• **INSTRUCTIONS FOR THE TASK**: What you return should be the full listing, copied exactly and stripped of its pictures.

____________________

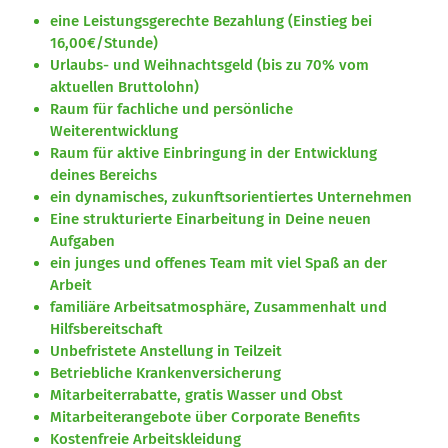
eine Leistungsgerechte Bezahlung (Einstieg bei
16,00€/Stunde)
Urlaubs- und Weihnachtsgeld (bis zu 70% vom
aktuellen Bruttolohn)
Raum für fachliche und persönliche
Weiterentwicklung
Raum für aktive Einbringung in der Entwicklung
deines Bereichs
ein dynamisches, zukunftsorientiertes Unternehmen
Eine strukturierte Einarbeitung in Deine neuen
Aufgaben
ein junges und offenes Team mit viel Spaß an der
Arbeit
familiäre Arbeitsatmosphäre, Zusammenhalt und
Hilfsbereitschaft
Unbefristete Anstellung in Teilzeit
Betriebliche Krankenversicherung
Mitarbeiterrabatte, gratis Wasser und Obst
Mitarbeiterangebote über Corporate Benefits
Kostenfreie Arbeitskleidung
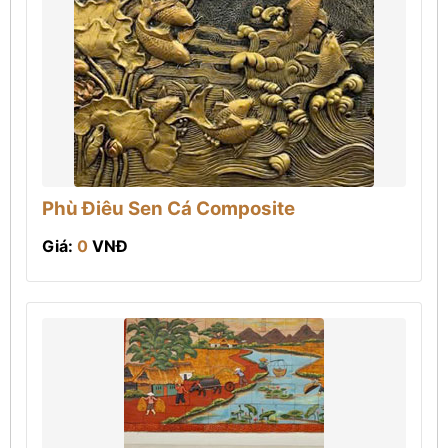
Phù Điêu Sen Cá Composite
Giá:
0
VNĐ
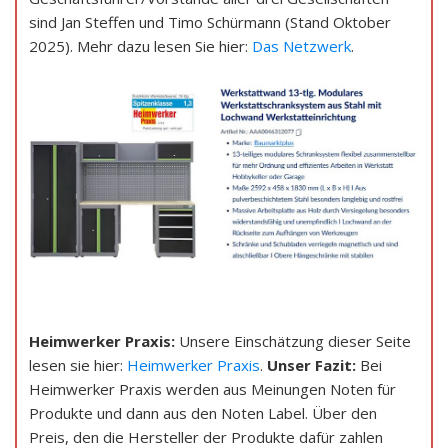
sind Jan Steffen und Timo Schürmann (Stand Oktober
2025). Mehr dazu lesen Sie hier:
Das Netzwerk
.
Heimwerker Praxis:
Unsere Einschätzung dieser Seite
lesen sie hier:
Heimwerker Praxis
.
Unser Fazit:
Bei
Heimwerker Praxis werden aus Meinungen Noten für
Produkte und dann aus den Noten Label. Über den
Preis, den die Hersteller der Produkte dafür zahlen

____________________

• **EXPECTED OUTPUT**:
eine Leistungsgerechte Bezahlung (Einstieg bei
16,00€/Stunde)
Urlaubs- und Weihnachtsgeld (bis zu 70% vom
aktuellen Bruttolohn)
Raum für fachliche und persönliche
Weiterentwicklung
Raum für aktive Einbringung in der Entwicklung
deines Bereichs
ein dynamisches, zukunftsorientiertes Unternehmen
Eine strukturierte Einarbeitung in Deine neuen
Aufgaben
ein junges und offenes Team mit viel Spaß an der
Arbeit
familiäre Arbeitsatmosphäre, Zusammenhalt und
Hilfsbereitschaft
Unbefristete Anstellung in Teilzeit
Betriebliche Krankenversicherung
Mitarbeiterrabatte, gratis Wasser und Obst
Mitarbeiterangebote über Corporate Benefits
Kostenfreie Arbeitskleidung
Phù Điêu Sen Cá Composite
Giá:
0
VNĐ
sind Jan Steffen und Timo Schürmann (Stand Oktober
2025). Mehr dazu lesen Sie hier:
Das Netzwerk
.
Heimwerker Praxis:
Unsere Einschätzung dieser Seite
lesen sie hier:
Heimwerker Praxis
.
Unser Fazit:
Bei
Heimwerker Praxis werden aus Meinungen Noten für
Produkte und dann aus den Noten Label. Über den
Preis, den die Hersteller der Produkte dafür zahlen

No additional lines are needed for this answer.